The promissory note of an infant is voidable, not void, and may be affirmed by the infant after becoming of age, or repudiated by the infant before such infant becomes of age, or within a reasonable time after becoming of age, and what constitutes a reasonable time is dependent largely upon the circumstances of the case. In the case at bar no express act in any way tending to affirm or ratify the contract, from which contract plaintiff received no benefit, is shown or alleged; but, on the contrary, as we have seen, plaintiff expressly repudiated the contract on December 4, 1907, somewhat less than four months after she became of age. It is true that no reason for waiting so long is shown; but, on the other hand, there is nothing to indicate the time when plaintiff first learned that the note had been negotiated.

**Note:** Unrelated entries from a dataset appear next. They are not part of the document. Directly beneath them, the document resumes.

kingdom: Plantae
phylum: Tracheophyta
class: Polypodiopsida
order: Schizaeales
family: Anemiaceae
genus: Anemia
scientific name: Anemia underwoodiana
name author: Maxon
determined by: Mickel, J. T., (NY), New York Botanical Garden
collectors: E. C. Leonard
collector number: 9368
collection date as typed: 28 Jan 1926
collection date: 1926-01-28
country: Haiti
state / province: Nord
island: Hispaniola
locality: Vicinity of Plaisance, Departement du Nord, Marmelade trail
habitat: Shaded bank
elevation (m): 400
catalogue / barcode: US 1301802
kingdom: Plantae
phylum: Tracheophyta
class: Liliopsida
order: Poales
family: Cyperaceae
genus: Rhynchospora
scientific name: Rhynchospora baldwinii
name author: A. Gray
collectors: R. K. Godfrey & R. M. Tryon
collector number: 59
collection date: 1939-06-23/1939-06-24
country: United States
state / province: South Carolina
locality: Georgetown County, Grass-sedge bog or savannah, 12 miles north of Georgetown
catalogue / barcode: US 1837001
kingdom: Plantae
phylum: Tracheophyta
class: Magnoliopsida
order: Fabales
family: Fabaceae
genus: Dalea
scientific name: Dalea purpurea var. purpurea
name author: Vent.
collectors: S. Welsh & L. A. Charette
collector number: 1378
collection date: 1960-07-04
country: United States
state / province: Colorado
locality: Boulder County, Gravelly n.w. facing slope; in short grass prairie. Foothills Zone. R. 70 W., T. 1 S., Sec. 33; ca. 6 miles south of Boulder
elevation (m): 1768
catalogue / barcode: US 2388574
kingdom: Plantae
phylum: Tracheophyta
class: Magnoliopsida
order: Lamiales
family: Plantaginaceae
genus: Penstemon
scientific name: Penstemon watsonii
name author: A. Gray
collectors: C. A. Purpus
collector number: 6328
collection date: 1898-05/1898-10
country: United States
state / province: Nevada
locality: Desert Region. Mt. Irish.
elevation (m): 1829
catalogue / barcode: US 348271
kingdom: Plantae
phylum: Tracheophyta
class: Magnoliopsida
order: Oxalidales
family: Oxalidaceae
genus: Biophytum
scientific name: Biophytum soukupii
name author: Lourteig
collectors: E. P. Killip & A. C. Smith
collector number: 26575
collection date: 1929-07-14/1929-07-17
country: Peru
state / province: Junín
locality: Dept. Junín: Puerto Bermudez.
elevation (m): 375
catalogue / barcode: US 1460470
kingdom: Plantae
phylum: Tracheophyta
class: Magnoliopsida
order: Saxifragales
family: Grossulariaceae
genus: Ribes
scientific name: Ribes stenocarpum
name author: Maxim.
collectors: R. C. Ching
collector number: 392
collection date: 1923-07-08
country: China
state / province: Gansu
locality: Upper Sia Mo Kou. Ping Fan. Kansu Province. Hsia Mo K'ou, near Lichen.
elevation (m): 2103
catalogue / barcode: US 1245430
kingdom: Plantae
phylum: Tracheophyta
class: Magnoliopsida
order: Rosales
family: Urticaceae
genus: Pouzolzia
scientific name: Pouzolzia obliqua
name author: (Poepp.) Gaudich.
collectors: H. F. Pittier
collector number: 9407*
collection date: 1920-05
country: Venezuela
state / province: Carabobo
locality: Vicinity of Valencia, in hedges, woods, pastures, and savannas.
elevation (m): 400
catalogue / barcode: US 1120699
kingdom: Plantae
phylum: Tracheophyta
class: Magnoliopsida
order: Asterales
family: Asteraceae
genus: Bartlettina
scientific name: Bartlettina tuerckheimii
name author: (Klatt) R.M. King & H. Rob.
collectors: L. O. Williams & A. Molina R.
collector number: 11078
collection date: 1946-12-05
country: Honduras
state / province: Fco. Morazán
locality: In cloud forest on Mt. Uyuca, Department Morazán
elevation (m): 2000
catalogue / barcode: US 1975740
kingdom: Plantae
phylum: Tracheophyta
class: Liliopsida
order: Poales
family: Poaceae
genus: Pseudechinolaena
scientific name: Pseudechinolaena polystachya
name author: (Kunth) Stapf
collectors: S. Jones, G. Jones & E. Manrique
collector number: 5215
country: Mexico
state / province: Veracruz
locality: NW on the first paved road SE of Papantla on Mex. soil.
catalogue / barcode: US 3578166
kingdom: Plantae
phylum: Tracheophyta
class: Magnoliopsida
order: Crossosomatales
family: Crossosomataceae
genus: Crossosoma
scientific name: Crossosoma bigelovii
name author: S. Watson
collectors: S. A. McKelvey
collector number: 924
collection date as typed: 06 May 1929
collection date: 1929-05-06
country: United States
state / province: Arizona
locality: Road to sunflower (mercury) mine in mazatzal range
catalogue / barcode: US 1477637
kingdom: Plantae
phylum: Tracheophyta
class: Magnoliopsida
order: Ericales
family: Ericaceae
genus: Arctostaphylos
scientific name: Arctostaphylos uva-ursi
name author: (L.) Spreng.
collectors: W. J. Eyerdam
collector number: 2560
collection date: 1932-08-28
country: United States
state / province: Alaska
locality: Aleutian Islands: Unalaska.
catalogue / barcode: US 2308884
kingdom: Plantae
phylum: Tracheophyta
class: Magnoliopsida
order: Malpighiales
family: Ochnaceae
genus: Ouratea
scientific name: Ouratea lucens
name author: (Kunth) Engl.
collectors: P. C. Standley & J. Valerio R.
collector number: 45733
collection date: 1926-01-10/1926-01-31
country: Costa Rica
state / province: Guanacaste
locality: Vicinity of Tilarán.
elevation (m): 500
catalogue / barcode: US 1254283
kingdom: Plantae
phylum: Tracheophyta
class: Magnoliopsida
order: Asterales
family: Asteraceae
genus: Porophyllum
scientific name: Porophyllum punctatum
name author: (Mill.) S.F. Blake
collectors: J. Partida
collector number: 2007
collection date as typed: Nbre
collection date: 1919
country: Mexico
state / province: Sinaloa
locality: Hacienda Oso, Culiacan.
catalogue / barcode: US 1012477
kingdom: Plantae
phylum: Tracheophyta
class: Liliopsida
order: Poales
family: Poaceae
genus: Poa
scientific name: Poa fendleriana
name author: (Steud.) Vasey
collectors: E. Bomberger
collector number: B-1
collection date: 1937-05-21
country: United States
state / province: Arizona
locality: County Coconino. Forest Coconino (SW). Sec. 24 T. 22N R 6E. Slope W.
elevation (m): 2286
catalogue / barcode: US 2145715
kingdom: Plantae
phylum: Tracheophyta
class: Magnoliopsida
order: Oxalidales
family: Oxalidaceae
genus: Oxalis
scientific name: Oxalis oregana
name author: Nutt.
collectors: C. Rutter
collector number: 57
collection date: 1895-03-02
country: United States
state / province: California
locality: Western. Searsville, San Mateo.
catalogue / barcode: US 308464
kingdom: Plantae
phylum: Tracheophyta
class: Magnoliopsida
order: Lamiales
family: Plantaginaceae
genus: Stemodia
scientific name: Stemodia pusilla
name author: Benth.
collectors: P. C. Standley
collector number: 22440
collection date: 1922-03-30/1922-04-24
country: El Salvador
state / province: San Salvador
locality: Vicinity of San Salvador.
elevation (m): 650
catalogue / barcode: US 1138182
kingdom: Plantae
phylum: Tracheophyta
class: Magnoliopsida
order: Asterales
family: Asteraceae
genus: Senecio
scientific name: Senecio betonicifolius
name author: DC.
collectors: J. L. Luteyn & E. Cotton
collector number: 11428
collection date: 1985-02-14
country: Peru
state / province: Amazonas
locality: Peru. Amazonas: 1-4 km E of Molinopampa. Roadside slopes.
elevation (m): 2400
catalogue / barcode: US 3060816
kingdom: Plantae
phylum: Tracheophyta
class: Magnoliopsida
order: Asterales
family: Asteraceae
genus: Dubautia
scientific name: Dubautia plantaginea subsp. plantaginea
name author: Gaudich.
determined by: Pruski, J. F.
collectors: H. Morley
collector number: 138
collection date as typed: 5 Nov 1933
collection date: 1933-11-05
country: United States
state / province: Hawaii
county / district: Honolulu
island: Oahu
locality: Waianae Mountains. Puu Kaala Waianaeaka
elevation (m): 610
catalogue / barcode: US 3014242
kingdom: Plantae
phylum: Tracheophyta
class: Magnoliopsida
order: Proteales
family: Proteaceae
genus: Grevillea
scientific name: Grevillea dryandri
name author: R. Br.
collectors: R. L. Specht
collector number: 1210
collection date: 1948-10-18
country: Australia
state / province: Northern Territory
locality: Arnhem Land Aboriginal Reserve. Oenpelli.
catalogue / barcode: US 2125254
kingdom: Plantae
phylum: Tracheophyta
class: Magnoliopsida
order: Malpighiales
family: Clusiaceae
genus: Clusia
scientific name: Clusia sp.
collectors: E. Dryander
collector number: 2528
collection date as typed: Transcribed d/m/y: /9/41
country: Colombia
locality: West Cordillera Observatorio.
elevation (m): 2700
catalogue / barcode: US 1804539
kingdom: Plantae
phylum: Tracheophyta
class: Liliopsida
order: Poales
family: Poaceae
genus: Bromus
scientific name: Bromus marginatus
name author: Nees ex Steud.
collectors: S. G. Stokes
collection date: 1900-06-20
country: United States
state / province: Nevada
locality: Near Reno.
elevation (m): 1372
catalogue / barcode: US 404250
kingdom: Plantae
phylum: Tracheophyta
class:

It does not seem to us that, under the conceded state of facts in the case at bar, it can be said that plaintiff's delay of less than four months in acting with respect to the contract should be held to be a ratification of such contract on her part and a bar to her final repudiation of the same on December 4, 1907. The conclusion reached by the learned court below was erroneous, and cannot stand.

Furthermore, it will be observed that, although it is conceded that plaintiff has on deposit with defendant $374.29, of which she demands, according to the summons, $181.80, and although defendant voluntarily reduced its counterclaim at the trial to $374.29, the exact amount of plaintiff's deposit, the court gave judgment for defendant for $374.29 damages and $27.31 costs, making a total of $401.60. This seems to be error, for plaintiff's claim is conceded, and, even assuming the court were warranted in allowing the whole of defendant's counterclaim, there should have been deducted therefrom the amount of plaintiff's claim.

The judgment must be reversed, and, as there is no dispute as to the facts, judgment absolute is ordered for plaintiff for the sum of $181.80 the amount named in the summons, with appropriate costs in the court below and costs of this appeal.